A variety of other organisms will thrive in the organic rich environment you have created with your worm farm. The most common are the larvae of the soldier fly, which are white grub-like creatures with segmented bodies about a cm long. A build up of these usually means there is too much moisture for your worms to thrive and can be corrected by adding a coarse material such as straw that will help aerate the mix.
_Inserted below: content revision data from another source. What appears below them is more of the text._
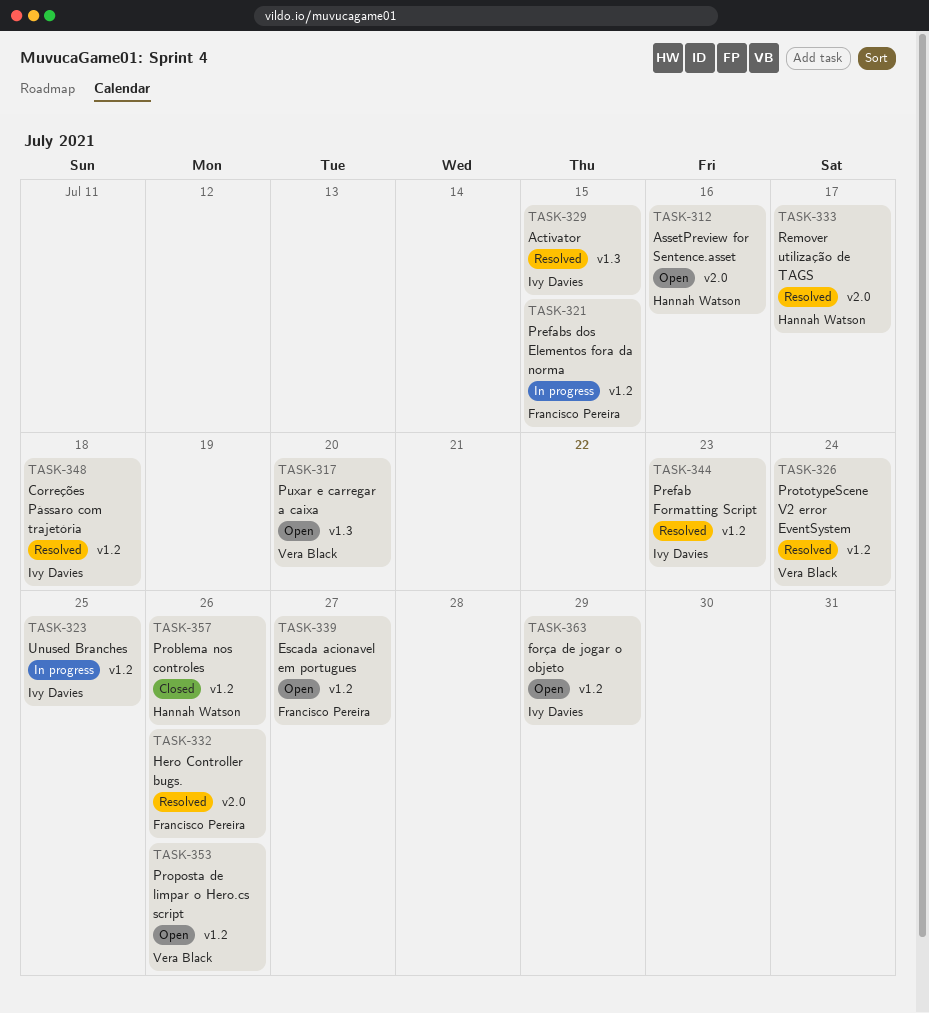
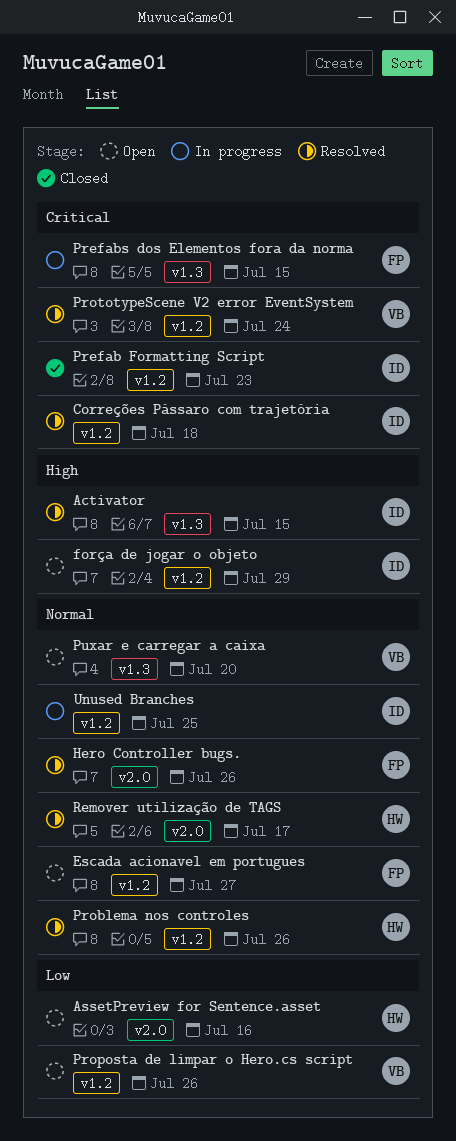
Prefab Formatting Script, status: Resolved -> Closed
Prefabs dos Elementos fora da norma, label: v1.2 -> v1.3
Problema nos controles, status: Closed -> Resolved

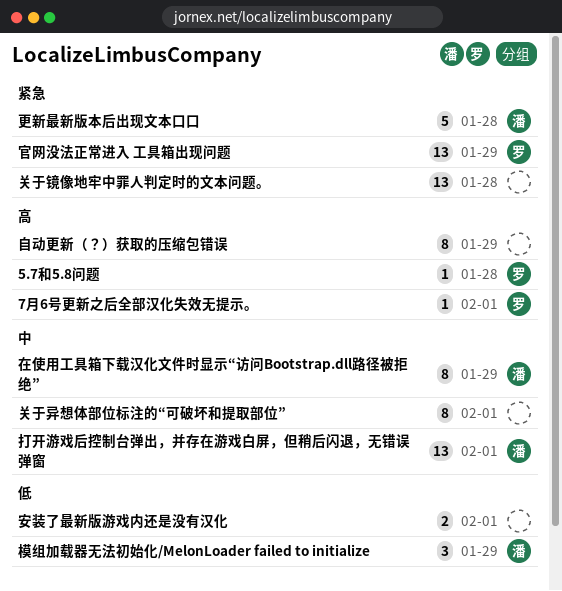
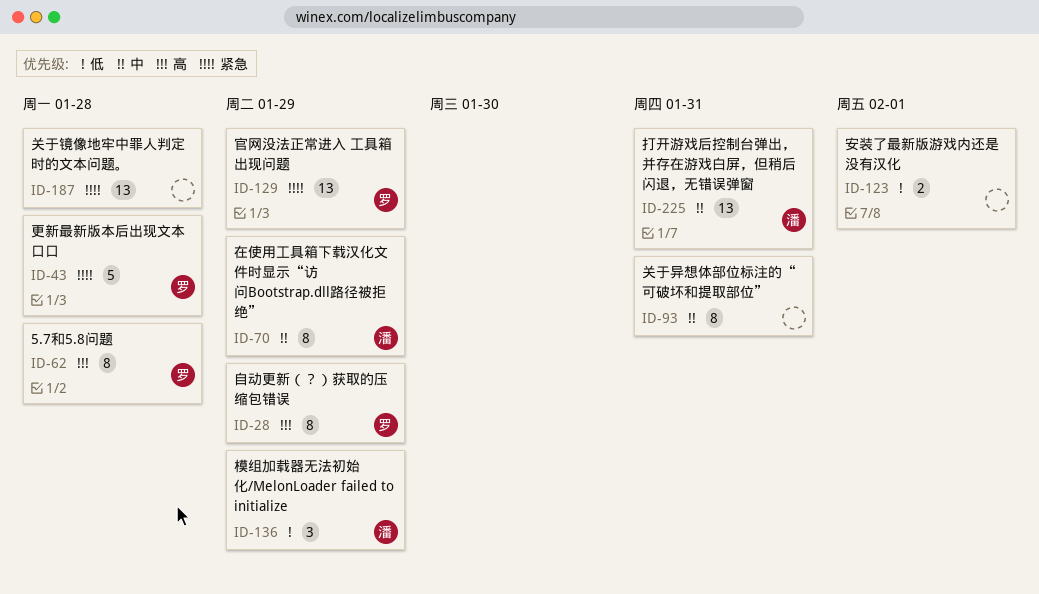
5.7和5.8问题, estimate: 1 -> 8
7月6号更新之后全部汉化失效无提示。: present -> none
关于异想体部位标注的“可破坏和提取部位”, due: Feb 1 -> Jan 31
打开游戏后控制台弹出，并存在游戏白屏，但稍后闪退，无错误弹窗, due: Feb 1 -> Jan 31
更新最新版本后出现文本口口, owner: 潘 -> 罗
自动更新（？）获取的压缩包错误, owner: none -> 罗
You may also find small flies attracted to the fruit and vegetable scraps, these are normally vinegar flies and are harmless. Frogs can set up home in the moist and safe environment of a worm farm and will snap up flies.
Good aeration is critical
Perhaps the single most important factor in maintaining your worm farm is aeration. Most worm farms are called upon to deal with lots of moist kitchen waste such as vegetable peelings, spoiled lettuce leaves and so on. Such materials if piled on can rapidly lead to a lack of oxygen that literally smothers your worms. A telltale sign of lack of oxygen is a foul smell rather than a faint earthy smell. The solution lies in mixing the moist materials with things that will trap air such as straw or shredded cardboard. These are also a good source of carbon, which is needed to balance the nitrogen rich scraps. A worm blanket placed on the top of the worm bed really helps to create an airy yet moist space for worms to do their work of munching through organic matter too. You will find worms clustered underneath the blanket where they can get enough oxygen to keep them happy. A worm blanket can be a commercially available one or as simple as an old towel or any material made from natural fibres such as cotton, hemp or wool.